Sometimes, we wanna couple multiple dataframes together. In this note, I use df as DataFrame, s as Series.

Libraries

import pandas as pd
import numpy as np

Coupling dfs with merge()

There are 4 types of merging, like in SQL.

  • Inner: only includes elements that appear in both dataframes with a common key.
  • Outer: includes all data from both dataframes.
  • Left: includes all of the rows from the “left” dataframe along with any rows from the “right” dataframe with a common key; the result retains all columns from both of the original dataframes.
  • Right: includes all of the rows from the “right” dataframe along with any rows from the “left” dataframe with a common key; the result retains all columns from both of the original dataframes.

Types of merge

On the same column name,

# left
df_left = pd.merge(left=df1, right=df2, how='left', on='Col_1', suffixes=('_df1', '_df2'))
# right
df_right = pd.merge(left=df1, right=df2, how='right', on='Col_1', suffixes=('_df1', '_df2'))
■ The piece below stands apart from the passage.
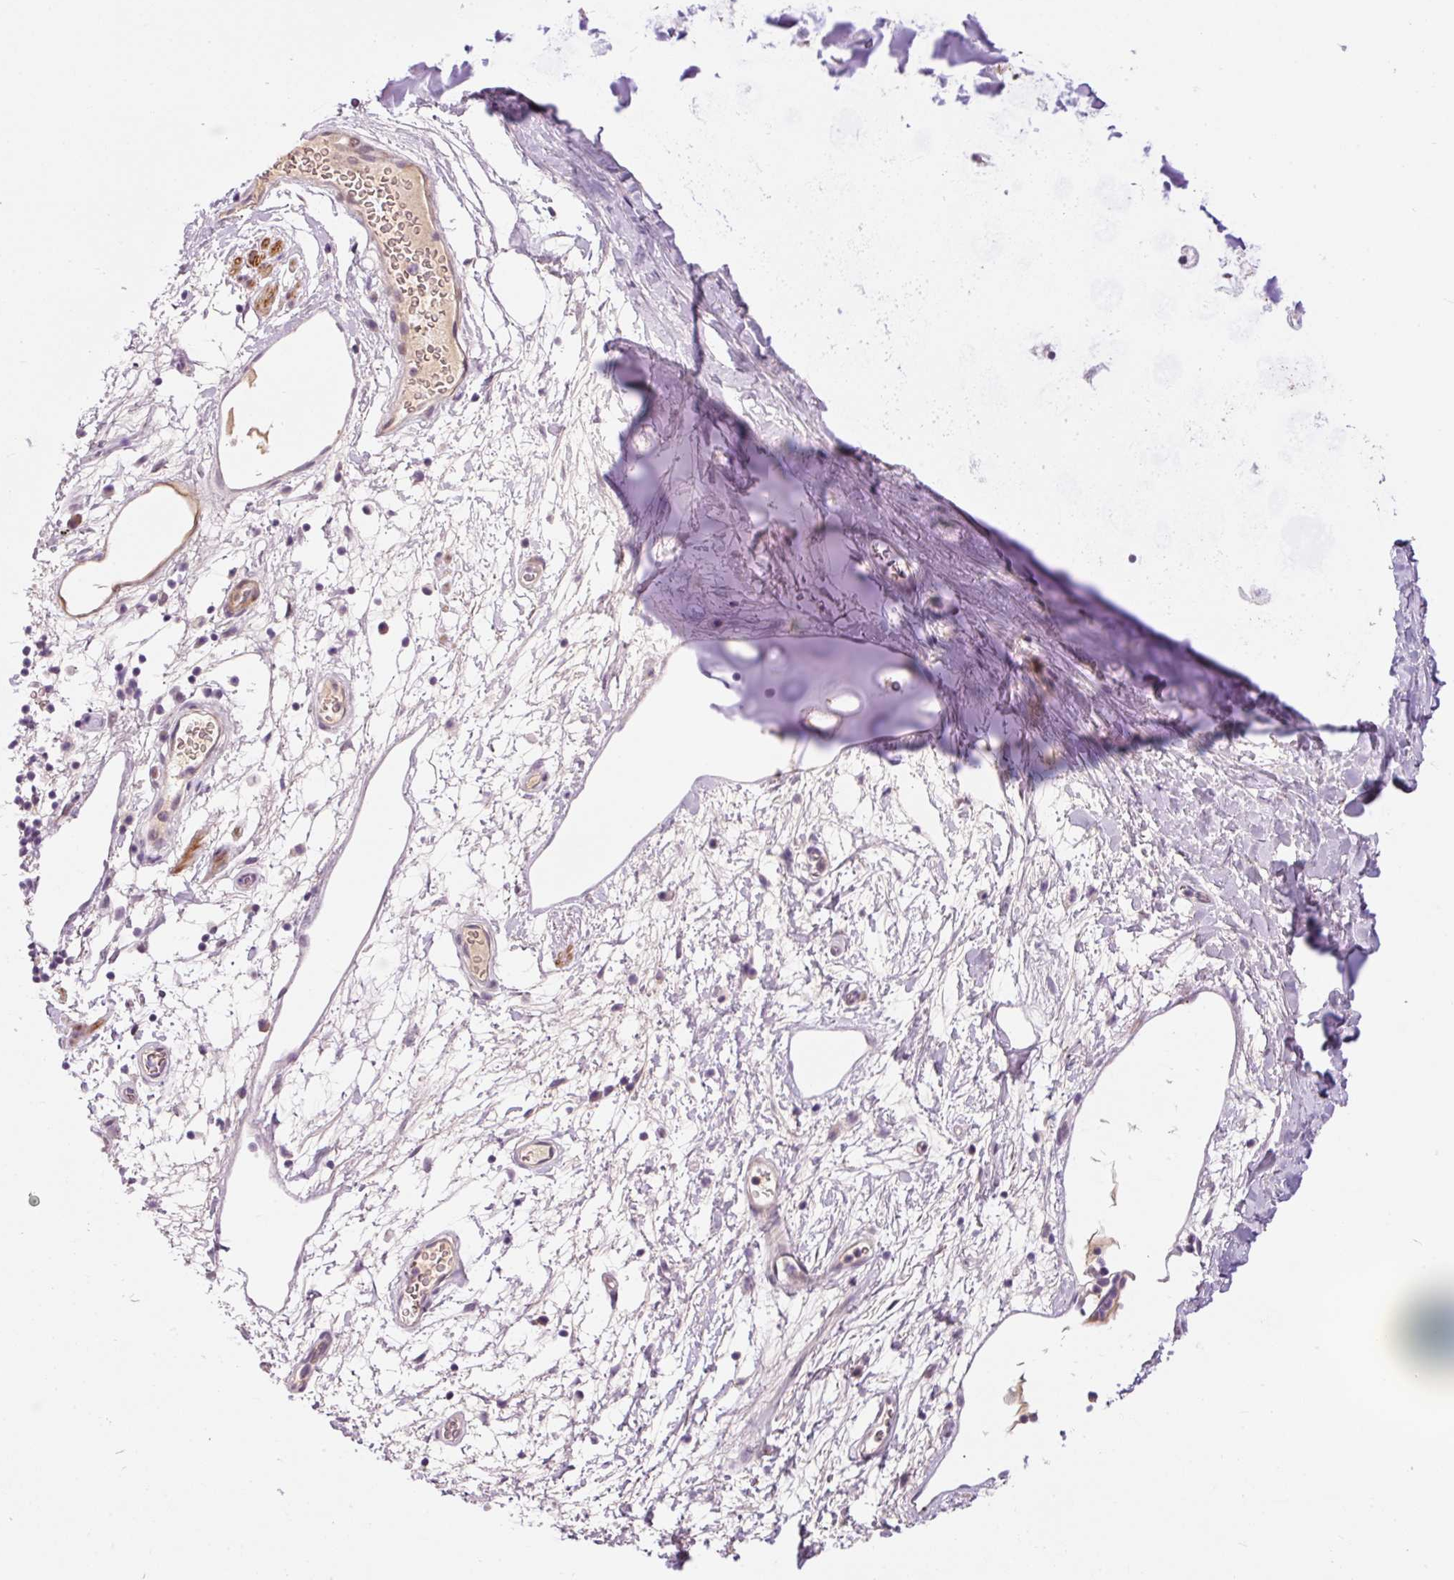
{"staining": {"intensity": "negative", "quantity": "none", "location": "none"}, "tissue": "adipose tissue", "cell_type": "Adipocytes", "image_type": "normal", "snomed": [{"axis": "morphology", "description": "Normal tissue, NOS"}, {"axis": "topography", "description": "Cartilage tissue"}, {"axis": "topography", "description": "Bronchus"}], "caption": "Immunohistochemical staining of normal adipose tissue reveals no significant staining in adipocytes.", "gene": "HNF1A", "patient": {"sex": "male", "age": 58}}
display_side_by_side(df1, df2, df_left, df_right)
Col_1 Col_2
0 A 1
1 E 3
2 C NaN
3 D NaN
4 B 2
Col_1 Col_2
0 A 1
1 B 2
2 C -3
3 F -4
4 E NaN
Col_1 Col_2_df1 Col_2_df2
0 A 1 1
1 E 3 NaN
2 C NaN -3
3 D NaN NaN
4 B 2 2
Col_1 Col_2_df1 Col_2_df2
0 A 1 1
1 E 3 NaN
2 C NaN -3
3 B 2 2
4 F NaN -4
# inner (defaut)
df_inner = pd.merge(left=df1, right=df2, on='Col_1', suffixes=('_df1', '_df2'))
# outer
df_outer = pd.merge(left=df1, right=df2, how='outer', on='Col_1', suffixes=('_df1', '_df2'))

display_side_by_side(df1, df2, df_inner, df_outer)
Col_1 Col_2
0 A 1
1 E 3
2 C NaN
3 D NaN
4 B 2
Col_1 Col_2
0 A 1
1 B 2
2 C -3
3 F -4
4 E NaN
Col_1 Col_2_df1 Col_2_df2
0 A 1 1
1 E 3 NaN
2 C NaN -3
3 B 2 2
Col_1 Col_2_df1 Col_2_df2
0 A 1 1
1 E 3 NaN
2 C NaN -3
3 D NaN NaN
4 B 2 2
5 F NaN -4

On the different column names,

# left
df_left = pd.merge(left=df1, right=df2, how='left', left_on='Col_1', right_on='Col_X', suffixes=('_df1', '_df2'))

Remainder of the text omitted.